Researchers at the NYU Grossman School of Medicine and Perlmutter Cancer Center in the US have led an investigation of a test that monitors blood levels of DNA fragments released by dying tumour cells and can potentially act as an accurate early indicator of treatment success in individuals with late-stage metastatic melanoma.

Melanoma is one of the most aggressive forms of skin cancer.

The study analysed adults with undetectable levels of freely circulating tumour DNA (ctDNA) four weeks after drug treatment for metastatic melanoma tumours that are unresectable (cannot be removed surgically).

It showed that these patients, all with common genetic changes (BRAFV600 mutations) associated with cancer, were living nearly twice as long without cancer growth as those with detectable levels.

The investigators noted that physicians usually would have to wait three months before an X-ray, CT scan, or other measures to understand whether a tumour is growing or shrinking in response to treatment.

NYU Langone Health and Perlmutter Cancer Center Dermatologic Oncology professor David Polsky said: “Our findings suggest that levels of ctDNA may serve as a fast and reliable tool to gauge whether an anticancer medication is working.

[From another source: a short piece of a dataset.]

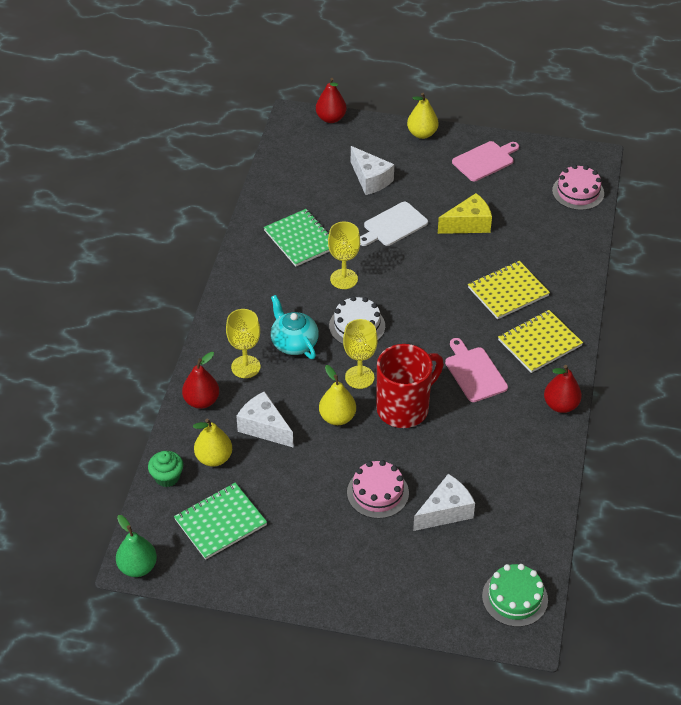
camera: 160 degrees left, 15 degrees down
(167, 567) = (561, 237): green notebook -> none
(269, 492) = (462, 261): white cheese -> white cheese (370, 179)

“The blood test results could help support continuing the current treatment strategy or else encourage patients and physicians to consider other options.”

The study analysed blood samples from two pivotal clinical trials, involving 383 American, European, and Australian men and women. They were receiving targeted treatment with drugs dabrafenib and trametinib for unresectable metastatic melanoma tumours that had mutations in the BRAF gene.

Furthermore, the study found that patients with 64 or fewer copies of ctDNA per millilitre of blood before treatment were likely to respond well to therapy, surviving nearly three years on average.

The blood test is highly reliable as it could detect ctDNA in 93% of patients, the researchers noted.